[Page segmentation data]

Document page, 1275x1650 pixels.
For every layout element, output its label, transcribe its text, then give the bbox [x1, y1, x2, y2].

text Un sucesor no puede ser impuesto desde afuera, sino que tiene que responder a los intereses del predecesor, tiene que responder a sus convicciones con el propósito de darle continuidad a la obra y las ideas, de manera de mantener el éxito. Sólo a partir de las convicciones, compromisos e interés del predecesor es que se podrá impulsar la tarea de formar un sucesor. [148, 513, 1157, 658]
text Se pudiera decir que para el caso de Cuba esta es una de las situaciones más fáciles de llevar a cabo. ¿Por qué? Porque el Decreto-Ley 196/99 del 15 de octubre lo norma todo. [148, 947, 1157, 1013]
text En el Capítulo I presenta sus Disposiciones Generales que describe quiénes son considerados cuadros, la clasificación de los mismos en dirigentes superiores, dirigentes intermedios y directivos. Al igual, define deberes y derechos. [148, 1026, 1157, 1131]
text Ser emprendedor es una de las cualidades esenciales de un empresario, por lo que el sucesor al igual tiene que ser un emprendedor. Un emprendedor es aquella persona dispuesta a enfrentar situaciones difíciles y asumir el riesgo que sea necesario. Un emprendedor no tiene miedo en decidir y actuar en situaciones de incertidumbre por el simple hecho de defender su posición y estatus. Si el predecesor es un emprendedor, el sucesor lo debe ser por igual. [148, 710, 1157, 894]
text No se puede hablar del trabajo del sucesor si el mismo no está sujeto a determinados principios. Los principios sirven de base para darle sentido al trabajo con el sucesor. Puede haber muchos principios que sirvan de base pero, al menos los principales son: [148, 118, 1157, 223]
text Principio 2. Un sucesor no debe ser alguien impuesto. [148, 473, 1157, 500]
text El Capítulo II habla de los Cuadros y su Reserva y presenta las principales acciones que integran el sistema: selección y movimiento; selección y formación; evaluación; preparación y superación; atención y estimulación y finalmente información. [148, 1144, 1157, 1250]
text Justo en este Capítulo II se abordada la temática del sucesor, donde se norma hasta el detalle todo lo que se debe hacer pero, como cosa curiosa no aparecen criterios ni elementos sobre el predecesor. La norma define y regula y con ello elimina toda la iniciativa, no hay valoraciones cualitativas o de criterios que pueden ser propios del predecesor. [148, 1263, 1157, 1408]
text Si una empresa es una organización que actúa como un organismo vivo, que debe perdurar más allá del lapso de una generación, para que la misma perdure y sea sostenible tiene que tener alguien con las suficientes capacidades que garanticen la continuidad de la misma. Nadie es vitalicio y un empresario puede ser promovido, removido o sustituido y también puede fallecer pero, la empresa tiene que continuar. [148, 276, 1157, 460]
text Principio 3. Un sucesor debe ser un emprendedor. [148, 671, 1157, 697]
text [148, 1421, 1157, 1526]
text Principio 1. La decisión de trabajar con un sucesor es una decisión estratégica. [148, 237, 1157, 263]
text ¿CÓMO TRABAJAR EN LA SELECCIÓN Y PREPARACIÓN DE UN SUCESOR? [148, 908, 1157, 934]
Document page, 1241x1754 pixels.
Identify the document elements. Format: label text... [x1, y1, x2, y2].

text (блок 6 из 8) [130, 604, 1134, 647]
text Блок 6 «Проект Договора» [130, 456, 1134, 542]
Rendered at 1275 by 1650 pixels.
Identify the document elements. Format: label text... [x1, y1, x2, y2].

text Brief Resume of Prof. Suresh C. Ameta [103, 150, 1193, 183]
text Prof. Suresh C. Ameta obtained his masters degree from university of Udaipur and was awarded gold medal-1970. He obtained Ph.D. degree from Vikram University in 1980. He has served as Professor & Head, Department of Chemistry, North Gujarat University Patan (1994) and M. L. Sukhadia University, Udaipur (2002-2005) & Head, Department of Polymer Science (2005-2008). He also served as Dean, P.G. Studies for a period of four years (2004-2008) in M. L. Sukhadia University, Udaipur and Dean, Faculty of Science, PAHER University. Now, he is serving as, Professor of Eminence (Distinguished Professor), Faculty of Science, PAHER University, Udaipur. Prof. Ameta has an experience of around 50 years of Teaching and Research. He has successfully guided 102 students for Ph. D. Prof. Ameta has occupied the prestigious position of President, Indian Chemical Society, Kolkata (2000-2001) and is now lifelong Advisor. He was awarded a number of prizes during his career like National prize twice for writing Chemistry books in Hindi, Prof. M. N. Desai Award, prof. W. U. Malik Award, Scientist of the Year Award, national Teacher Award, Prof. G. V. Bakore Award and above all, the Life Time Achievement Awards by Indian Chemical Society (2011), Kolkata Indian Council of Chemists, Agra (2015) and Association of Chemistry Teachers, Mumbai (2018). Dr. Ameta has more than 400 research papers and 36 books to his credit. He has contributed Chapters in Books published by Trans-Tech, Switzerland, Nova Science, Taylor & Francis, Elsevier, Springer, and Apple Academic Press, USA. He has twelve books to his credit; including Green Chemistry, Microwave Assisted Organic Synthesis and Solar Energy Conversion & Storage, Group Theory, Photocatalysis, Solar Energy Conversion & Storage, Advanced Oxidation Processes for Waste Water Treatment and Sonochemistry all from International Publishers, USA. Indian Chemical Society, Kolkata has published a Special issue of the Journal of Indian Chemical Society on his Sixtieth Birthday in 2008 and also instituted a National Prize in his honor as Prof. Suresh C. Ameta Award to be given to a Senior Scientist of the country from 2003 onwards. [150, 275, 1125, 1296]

#### INSTRUCTIONS TO FOLLOW:
Reproduce all the records shown above, unchanged.

#### EXERCISE ANSWER:
Document page, 1275x1650 pixels.
For every layout element, output its label, transcribe its text, then give the bbox [x1, y1, x2, y2].

text Un sucesor no puede ser impuesto desde afuera, sino que tiene que responder a los intereses del predecesor, tiene que responder a sus convicciones con el propósito de darle continuidad a la obra y las ideas, de manera de mantener el éxito. Sólo a partir de las convicciones, compromisos e interés del predecesor es que se podrá impulsar la tarea de formar un sucesor. [148, 513, 1157, 658]
text Se pudiera decir que para el caso de Cuba esta es una de las situaciones más fáciles de llevar a cabo. ¿Por qué? Porque el Decreto-Ley 196/99 del 15 de octubre lo norma todo. [148, 947, 1157, 1013]
text En el Capítulo I presenta sus Disposiciones Generales que describe quiénes son considerados cuadros, la clasificación de los mismos en dirigentes superiores, dirigentes intermedios y directivos. Al igual, define deberes y derechos. [148, 1026, 1157, 1131]
text Ser emprendedor es una de las cualidades esenciales de un empresario, por lo que el sucesor al igual tiene que ser un emprendedor. Un emprendedor es aquella persona dispuesta a enfrentar situaciones difíciles y asumir el riesgo que sea necesario. Un emprendedor no tiene miedo en decidir y actuar en situaciones de incertidumbre por el simple hecho de defender su posición y estatus. Si el predecesor es un emprendedor, el sucesor lo debe ser por igual. [148, 710, 1157, 894]
text No se puede hablar del trabajo del sucesor si el mismo no está sujeto a determinados principios. Los principios sirven de base para darle sentido al trabajo con el sucesor. Puede haber muchos principios que sirvan de base pero, al menos los principales son: [148, 118, 1157, 223]
text Principio 2. Un sucesor no debe ser alguien impuesto. [148, 473, 1157, 500]
text El Capítulo II habla de los Cuadros y su Reserva y presenta las principales acciones que integran el sistema: selección y movimiento; selección y formación; evaluación; preparación y superación; atención y estimulación y finalmente información. [148, 1144, 1157, 1250]
text Justo en este Capítulo II se abordada la temática del sucesor, donde se norma hasta el detalle todo lo que se debe hacer pero, como cosa curiosa no aparecen criterios ni elementos sobre el predecesor. La norma define y regula y con ello elimina toda la iniciativa, no hay valoraciones cualitativas o de criterios que pueden ser propios del predecesor. [148, 1263, 1157, 1408]
text Si una empresa es una organización que actúa como un organismo vivo, que debe perdurar más allá del lapso de una generación, para que la misma perdure y sea sostenible tiene que tener alguien con las suficientes capacidades que garanticen la continuidad de la misma. Nadie es vitalicio y un empresario puede ser promovido, removido o sustituido y también puede fallecer pero, la empresa tiene que continuar. [148, 276, 1157, 460]
text Principio 3. Un sucesor debe ser un emprendedor. [148, 671, 1157, 697]
text [148, 1421, 1157, 1526]
text Principio 1. La decisión de trabajar con un sucesor es una decisión estratégica. [148, 237, 1157, 263]
text ¿CÓMO TRABAJAR EN LA SELECCIÓN Y PREPARACIÓN DE UN SUCESOR? [148, 908, 1157, 934]
Document page, 1241x1754 pixels.
Identify the document elements. Format: label text... [x1, y1, x2, y2].

text (блок 6 из 8) [130, 604, 1134, 647]
text Блок 6 «Проект Договора» [130, 456, 1134, 542]
Rendered at 1275 by 1650 pixels.
Identify the document elements. Format: label text... [x1, y1, x2, y2].

text Brief Resume of Prof. Suresh C. Ameta [103, 150, 1193, 183]
text Prof. Suresh C. Ameta obtained his masters degree from university of Udaipur and was awarded gold medal-1970. He obtained Ph.D. degree from Vikram University in 1980. He has served as Professor & Head, Department of Chemistry, North Gujarat University Patan (1994) and M. L. Sukhadia University, Udaipur (2002-2005) & Head, Department of Polymer Science (2005-2008). He also served as Dean, P.G. Studies for a period of four years (2004-2008) in M. L. Sukhadia University, Udaipur and Dean, Faculty of Science, PAHER University. Now, he is serving as, Professor of Eminence (Distinguished Professor), Faculty of Science, PAHER University, Udaipur. Prof. Ameta has an experience of around 50 years of Teaching and Research. He has successfully guided 102 students for Ph. D. Prof. Ameta has occupied the prestigious position of President, Indian Chemical Society, Kolkata (2000-2001) and is now lifelong Advisor. He was awarded a number of prizes during his career like National prize twice for writing Chemistry books in Hindi, Prof. M. N. Desai Award, prof. W. U. Malik Award, Scientist of the Year Award, national Teacher Award, Prof. G. V. Bakore Award and above all, the Life Time Achievement Awards by Indian Chemical Society (2011), Kolkata Indian Council of Chemists, Agra (2015) and Association of Chemistry Teachers, Mumbai (2018). Dr. Ameta has more than 400 research papers and 36 books to his credit. He has contributed Chapters in Books published by Trans-Tech, Switzerland, Nova Science, Taylor & Francis, Elsevier, Springer, and Apple Academic Press, USA. He has twelve books to his credit; including Green Chemistry, Microwave Assisted Organic Synthesis and Solar Energy Conversion & Storage, Group Theory, Photocatalysis, Solar Energy Conversion & Storage, Advanced Oxidation Processes for Waste Water Treatment and Sonochemistry all from International Publishers, USA. Indian Chemical Society, Kolkata has published a Special issue of the Journal of Indian Chemical Society on his Sixtieth Birthday in 2008 and also instituted a National Prize in his honor as Prof. Suresh C. Ameta Award to be given to a Senior Scientist of the country from 2003 onwards. [150, 275, 1125, 1296]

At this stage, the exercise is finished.